Georg Friedrich Händel: Serse, 42. HÄNDEL-FESTSPIELE 2019, Badisches Staatstheater Karlsruhe
(am 24.2.2019 /4. Vorstellung seit der Premiere am 15.02.2019)
Pretty Woman Fashion and the „Frustrated Lovers“
Die Inszenierung von Händels «Serse» von Regisseur Max Emanuel Cencic ist schlichtweg als grandios zu bezeichnen.
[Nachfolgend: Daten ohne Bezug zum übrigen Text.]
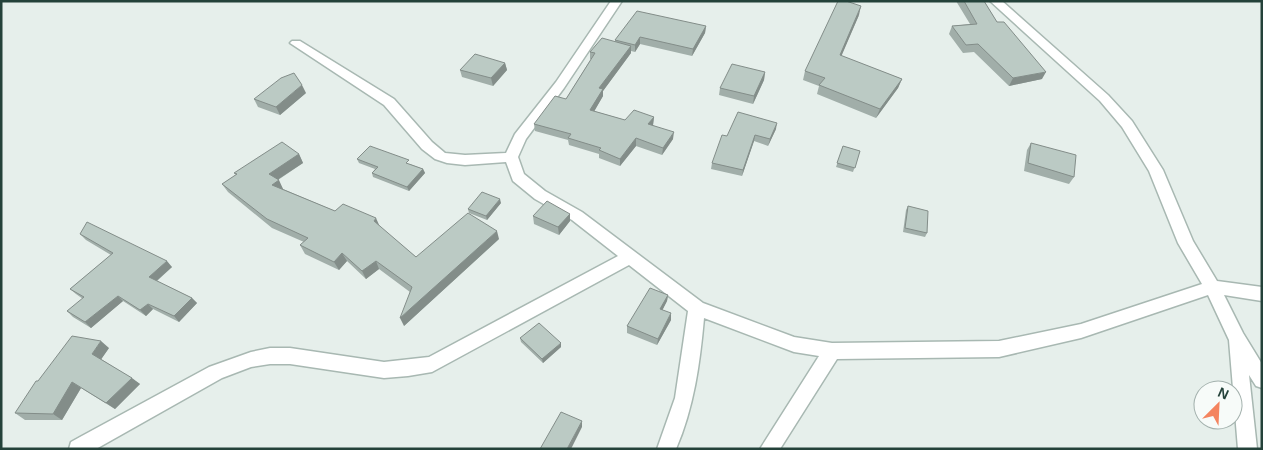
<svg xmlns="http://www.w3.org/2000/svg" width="1263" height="450" font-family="Arial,sans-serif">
  <rect width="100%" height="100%" fill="#e6efeb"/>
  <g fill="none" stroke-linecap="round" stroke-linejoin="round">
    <g stroke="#a8b8b2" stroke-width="3">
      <path id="minor" d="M 611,1 L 622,1 L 564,88 L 526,139 L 518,157 L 524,174 L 545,191 L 582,212 L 703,303 L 794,337 L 832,343 L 999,341 L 1081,324 L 1202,284 L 1178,243 L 1149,171 L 1122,127 L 1100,101 L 990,1 L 1002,1 L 1108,95 L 1132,121 L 1163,170 L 1193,241 L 1217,281 L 1262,287 L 1262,301 L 1224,295 L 1243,333 L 1262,364 L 1262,388 L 1256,386 L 1249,375 L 1257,449 L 1238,449 L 1229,340 L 1208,295 L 1081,338 L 999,357 L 837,359 L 780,449 L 760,449 L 819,356 L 794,352 L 704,318 C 700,363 694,407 676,449 L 657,449 L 675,398 L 688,311 L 629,265 L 432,372 L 408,376 L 384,378 L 290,364 L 270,364 L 251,367 L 222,378 L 96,449 L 69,449 L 71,442 L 80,437 L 209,367 L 251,352 L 270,348 L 290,348 L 384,362 L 429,357 L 618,256 L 572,220 L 535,199 L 513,181 L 506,162 L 465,165 L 447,163 L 435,159 L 422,149 L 384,105 L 290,43 L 292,41 L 300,41 L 394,99 L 432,142 L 445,153 L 465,155 L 506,153 L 515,134 L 556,82 Z"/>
    </g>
    <use href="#minor" fill="#fff" fill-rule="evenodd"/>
  </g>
  <path fill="#a1aea9" d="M 956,1 L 984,1 L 997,22 L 1042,79 L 1009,86 L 974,52 L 963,53 L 949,34 L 952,26 L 970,24 Z
    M 859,15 L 841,56 L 902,79 L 898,88 L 876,118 L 817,94 L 819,86 L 803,80 L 805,71 Z
    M 706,26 L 705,33 L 692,56 L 640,44 L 635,52 L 631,51 L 631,53 L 603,91 L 603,96 L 594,111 L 625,120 L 654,117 L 653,125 L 673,139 L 662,155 L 636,146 L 620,166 L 599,158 L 599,154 L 569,145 L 568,140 L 535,131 L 534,124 L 566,99 L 591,59 L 590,59 L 590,52 L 615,42 L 615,40 Z
    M 505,63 L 507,70 L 493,86 L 462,77 L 460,70 Z
    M 765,72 L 764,80 L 753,104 L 719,95 L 720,88 Z
    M 306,93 L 280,115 L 258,107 L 254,99 Z
    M 776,129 L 768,146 L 754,141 L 742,176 L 711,169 L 712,163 L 727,136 Z
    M 1031,143 L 1074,177 L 1069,184 L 1024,171 L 1027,150 Z
    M 843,146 L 860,151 L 853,172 L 836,167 Z
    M 299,154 L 303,163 L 278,180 L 283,189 L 335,211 L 380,227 L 416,257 L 499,239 L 404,326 L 410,292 L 379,269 L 366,279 L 347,261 L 339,270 L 305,254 L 300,245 L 304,242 L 272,228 L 228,192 L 222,184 L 236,175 L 234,173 Z
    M 357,159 L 410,164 L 423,169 L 425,173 L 409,191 L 373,177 L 372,173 L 375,169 L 359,163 Z
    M 501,203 L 487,220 L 469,213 L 468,209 Z
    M 908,206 L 927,233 L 925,237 L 903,232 L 906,210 Z
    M 570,214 L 570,221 L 559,235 L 534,224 L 533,216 Z
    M 80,234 L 172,267 L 157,281 L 192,298 L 197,303 L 179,322 L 153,309 L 146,316 L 123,301 L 91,328 L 73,317 L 67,311 L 83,299 L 76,294 L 70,289 L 111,255 L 86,240 Z
    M 668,295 L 667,301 L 662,310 L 671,320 L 657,345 L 627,333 L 627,326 Z
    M 520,338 L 561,347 L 543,363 L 521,342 Z
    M 109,348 L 101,359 L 140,384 L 115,409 L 81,388 L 62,420 L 25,420 L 15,413 L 38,381 Z"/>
  <path fill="#838d89" d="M 861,6 L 859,15 L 838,64 L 840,55 Z
    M 706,26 L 705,33 L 692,56 L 693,49 Z
    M 640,37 L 640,44 L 635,52 L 635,45 Z
    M 631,46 L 631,53 L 603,91 L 603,96 L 591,117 L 590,110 L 599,88 Z
    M 505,63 L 507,70 L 493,86 L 491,78 Z
    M 765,72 L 764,80 L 753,104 L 754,96 Z
    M 1046,72 L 1042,79 L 1009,86 L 1013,78 Z
    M 902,79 L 898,88 L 876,118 L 880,109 Z
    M 302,85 L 306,93 L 280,115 L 276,107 Z
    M 654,117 L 653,125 L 648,131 L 648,124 Z
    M 777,123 L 776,129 L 768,146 L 770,139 Z
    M 674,132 L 673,139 L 662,155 L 663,148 Z
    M 755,135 L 754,141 L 742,176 L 743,170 Z
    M 636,138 L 636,146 L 620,166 L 620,159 Z
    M 299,154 L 303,163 L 274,182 L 269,174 Z
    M 423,169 L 425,173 L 409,191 L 407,187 Z
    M 279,180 L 283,189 L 277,193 L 272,185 Z
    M 500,199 L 501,203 L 487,220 L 486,216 Z
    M 570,214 L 570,221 L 559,235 L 558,227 Z
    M 376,218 L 380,227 L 374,221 Z
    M 497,231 L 499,239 L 404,326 L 400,318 Z
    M 342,253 L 347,261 L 339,270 L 334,262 Z
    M 167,261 L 172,267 L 154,283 L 149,277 Z
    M 376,261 L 379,269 L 366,279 L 362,271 Z
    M 668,295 L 667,301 L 660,315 L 660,309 Z
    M 118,296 L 123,301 L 91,328 L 85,322 Z
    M 192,298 L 197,303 L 179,322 L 174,316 Z
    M 148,304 L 153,309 L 146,316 L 140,310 Z
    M 671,313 L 671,320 L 657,345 L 658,339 Z
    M 101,341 L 109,348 L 100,361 L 92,354 Z
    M 561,343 L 561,347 L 543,363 L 542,359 Z
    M 132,378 L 140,384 L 115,409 L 106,403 Z
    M 72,382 L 81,388 L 62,420 L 53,414 Z
    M 582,421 L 582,427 L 571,449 L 567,449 Z"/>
  <path fill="#bbcac4" stroke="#838d89" d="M 838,1 L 846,1 L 861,6 L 840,55 L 902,79 L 880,109 L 819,85 L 825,78 L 805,71 Z
    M 964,1 L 984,1 L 997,22 L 1004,22 L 1046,72 L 1013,78 L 978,44 L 966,45 L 952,26 L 977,24 Z
    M 637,11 L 706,26 L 693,49 L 640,37 L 635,45 L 615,40 Z
    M 602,38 L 631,46 L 599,88 L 603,89 L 590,110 L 625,120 L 634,110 L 654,117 L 648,124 L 674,132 L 663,148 L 636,138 L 620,159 L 599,150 L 601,148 L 568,138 L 571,134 L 534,124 L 555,96 L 566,99 L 595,53 L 590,52 Z
    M 475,54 L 505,63 L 491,78 L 460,70 Z
    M 732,64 L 765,72 L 754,96 L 720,88 Z
    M 294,73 L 302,85 L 276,107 L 254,99 L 281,78 Z
    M 738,112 L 777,123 L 770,139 L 755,135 L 743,170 L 712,163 L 722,135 L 727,136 Z
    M 282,142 L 299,154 L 269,174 L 279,180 L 272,185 L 335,211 L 343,204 L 376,218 L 374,221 L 416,257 L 468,213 L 497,231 L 400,318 L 412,287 L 376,261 L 362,271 L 342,253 L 334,262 L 300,245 L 308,238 L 267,219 L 222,184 L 237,174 L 234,173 Z
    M 1031,143 L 1076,155 L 1074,177 L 1028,163 Z
    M 370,146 L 409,160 L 406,163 L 423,169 L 407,187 L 372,173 L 378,167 L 357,159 Z
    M 843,146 L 860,151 L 855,168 L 837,163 Z
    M 482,192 L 500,199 L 486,216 L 468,209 Z
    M 547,201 L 570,214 L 558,227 L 533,216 Z
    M 908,206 L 928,211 L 927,233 L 905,228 Z
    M 87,222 L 167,261 L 149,277 L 192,298 L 174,316 L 148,304 L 140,310 L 118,296 L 85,322 L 67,311 L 84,297 L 70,289 L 113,253 L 80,234 Z
    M 650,288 L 668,295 L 660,309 L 671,313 L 658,339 L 627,326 Z
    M 539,323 L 561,343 L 542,359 L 520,338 Z
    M 72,336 L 101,341 L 92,354 L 132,378 L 106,403 L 72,382 L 53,414 L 15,413 L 36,381 L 38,381 Z
    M 561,412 L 582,421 L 567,449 L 540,449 Z"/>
  <rect width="1263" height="450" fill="none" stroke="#24423a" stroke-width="5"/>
  <g transform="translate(1218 405) rotate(24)"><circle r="24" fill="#f7fbf9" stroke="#a3b1ad"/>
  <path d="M0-4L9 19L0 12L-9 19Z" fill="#f4845f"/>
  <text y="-8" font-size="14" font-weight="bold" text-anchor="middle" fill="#24423a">N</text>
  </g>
</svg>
Cenci hat unter Berücksichtigung barocker Interpretationsgewohnheiten (biblische Symbolik des 18.Jahrhunderts) hingeschaut und hingehört, welche Geschichte Händel erzählen will.
Alle Figuren des Stücks werden von Lastern getrieben, die die christliche Morallehre zu den Todsünden (Habgier, Trägheit, Wollust, Neid, Eifersucht, Zorn und Hochmut) zählt. Allen voran Serse, der schon alles hat und doch nicht genug bekommen kann. Gleich in seiner ersten Arie, dem berühmten Larghetto „Ombra mai fu“, spricht Serse das Thema der Oper an: das Schicksal. Als Urheber des unabänderlichen Schicksals galten in der Antike die Moiren/Parzen, im christlichen Denken ist es Gott. Das am Schluss der Oper alle wieder da sind, wo sie am Anfang standen, nimmt der Schlusschor auf: „Was Gott vorherbestimmt hat, kann der Mensch nicht ändern“. Xerxes Schicksal ist es König zu sein und nicht lieben zu dürfen (oder zu können) und Arsamenes Schicksal ist es nicht König zu sein, aber lieben zu dürfen. Die Oper zeigt, dass der Mensch, der das ihm zugewiesene Schicksal nicht annimmt, sich lächerlich macht. Im Lachen über sich selbst erfolgt die Katharsis.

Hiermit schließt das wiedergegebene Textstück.